Our priorities are to protect Kenya, not defend Somalia – that’s their responsibilityby Suleiman Shahbal Mar 10th · 3 min read
I am a patriot and I write as a proud Kenyan. Kenya’s interests are paramount to me. I know we are in Somalia to help defeat Al Shabaab and keep the peace. Every patriotic Kenyan despises Al Shabaab after all the terrorist attacks they inflicted on us. They must be destroyed. The time has come to honestly review and assess the success or failure of the tactics and strategies that we have used to fight this war. Our priorities are to protect Kenya, not defend Somalia – that’s their responsibility.
Kenyan troops went into Somalia in 2011 after Al Shabaab fighters kidnapped tourists from Lamu. They stayed on under the umbrella of UNISOM to keep the peace and stop Al Shabaab from attacking us or taking over Somalia. We have achieved neither goal. Instead, we have unwittingly found ourselves as an invading army in a foreign land and given them an excuse to attack us. Our logic for being there was to take the battle to their side of the border and keep ours safe. Has this strategy worked?
A similar strategy was applied in Vietnam. They came up with the ‘Domino Theory’; that is, if Vietnam fell, then the whole of Asia would fall to the Communists. The Russians invaded Afghanistan to keep their friends in power. Then the Americans invaded to prevent Iraq and Afghanistan from falling to the terrorists. In 1982 Israel invaded Lebanon ‘to keep Israel safe and to fight the terrorists on their grounds rather than in Israel’.
Sounds familiar? The same pattern and justifications; to stop terrorists and keep the peace. A small force then escalates and it gets bogged down for years. Generals all over the world and throughout history have always called for more troops when their strategies fail, more boots on the ground. They call it ‘escalation’’ or the ‘surge’. In Vietnam, they went from a few military advisors to over 549,000 troops and over 58,000 died there. The same surge was to follow in Iraq and Afghanistan. It doesn’t work.

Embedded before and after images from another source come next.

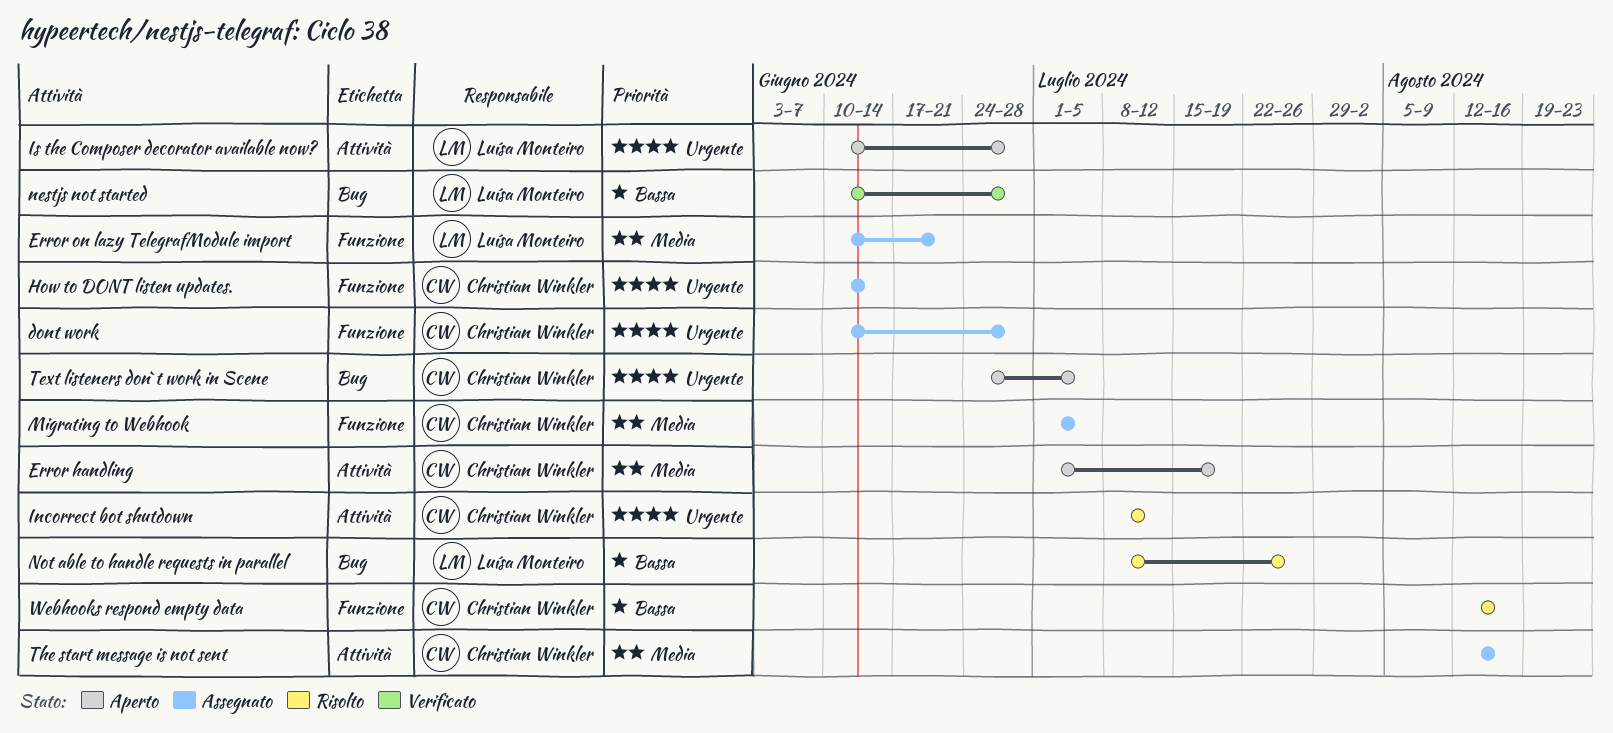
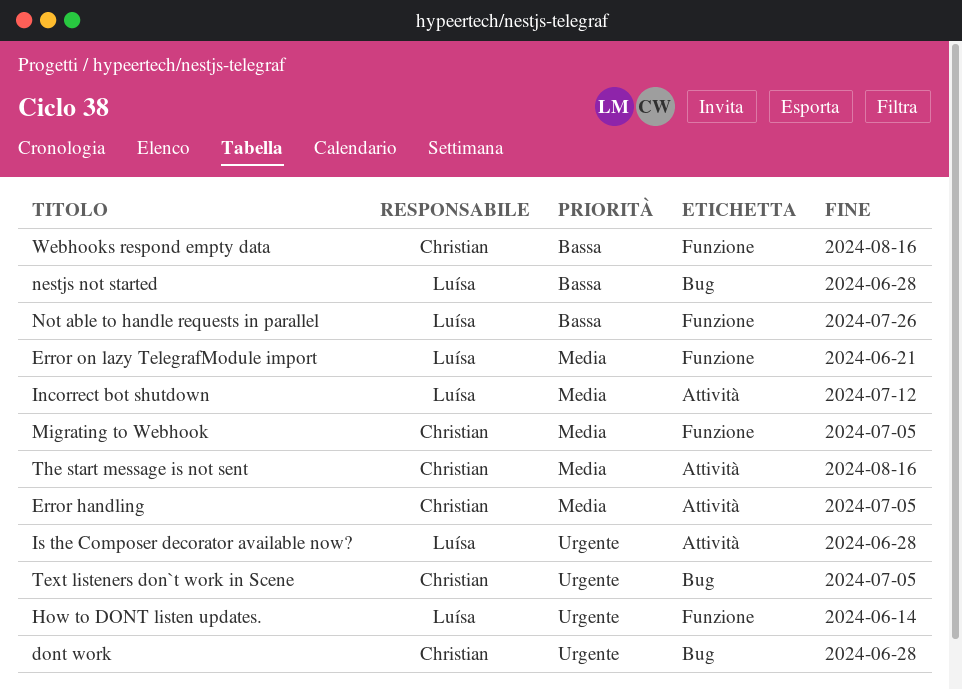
dont work, label: Funzione -> Bug
Error handling, due: Jul 19 -> Jul 5
How to DONT listen updates., owner: Christian Winkler -> Luísa Monteiro
Incorrect bot shutdown, owner: Christian Winkler -> Luísa Monteiro
Incorrect bot shutdown, priority: Urgente -> Media
Not able to handle requests in parallel, label: Bug -> Funzione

We have now been in Somalia for almost 10 years. More and more expensive and our youth continue dying there. Military action is supposed to force other parties to come to the negotiating table. It is a short term catalyst for a political solution. This hasn’t worked in Somalia. The military cannot bring a solution or solve problems. They are not the answer. If used for too long, they end up becoming the problem as they did in Vietnam, Iraq, Afghanistan and Lebanon. Generals hate the idea of withdrawal, it smacks of defeat. But it’s not defeat, it’s a change of strategy. If a strategy has not brought the results after 10 years, it is insane to continue the same strategy.
Israel has learnt its lessons well after the invasion of Lebanon. It now resorts to vicious reprisals against any attacks to make the opponents think twice before attacking them. Fortify the borders with a lean but rapidly mobile army and the use of sophisticated technology and enhanced intelligence gathering to anticipate and deflect future attacks. In the long run, it’s cheaper and more effective.
Somalia’s problems are not ours and are not of our making. If they can’t solve them, then why are we interfering? They have made it abundantly clear that they do not want us there. The mandate of UNISOM is expiring and they don’t want to renew it. Good – let’s pack and bring our boys home. They sue us in international courts and are clearly not acting as a good neighbour. If they can’t solve their own problems then why do we have the hubris to imagine that we can solve them? Let them be. We have enough of our own political, social and economic problems to solve.
Finally there is the fear that if left alone, Al Shabaab could overrun Somalia. Maybe that’s not such a bad idea. After all, all the other governments that we have supported have failed. When he was told that Hamas had won the elections in Gaza, Palestinian President Mahmoud Abbas retorted “Good.
Let them win. Let them deal with teachers’ salaries, sewage problems, hospitals and all the myriad problems that a responsible government has to deal with”. When Al Shabaab has to deal with these problems perhaps they will leave us alone. After 19 years, the Americans are now negotiating with the Taliban and do not be surprised to see the Taliban rule Afghanistan again.
We have to rethink our Somalia strategy and try something else. Let’s get out of Somalia and use the massive funds we spend there to protect our borders using technology and mobile rapid response forces.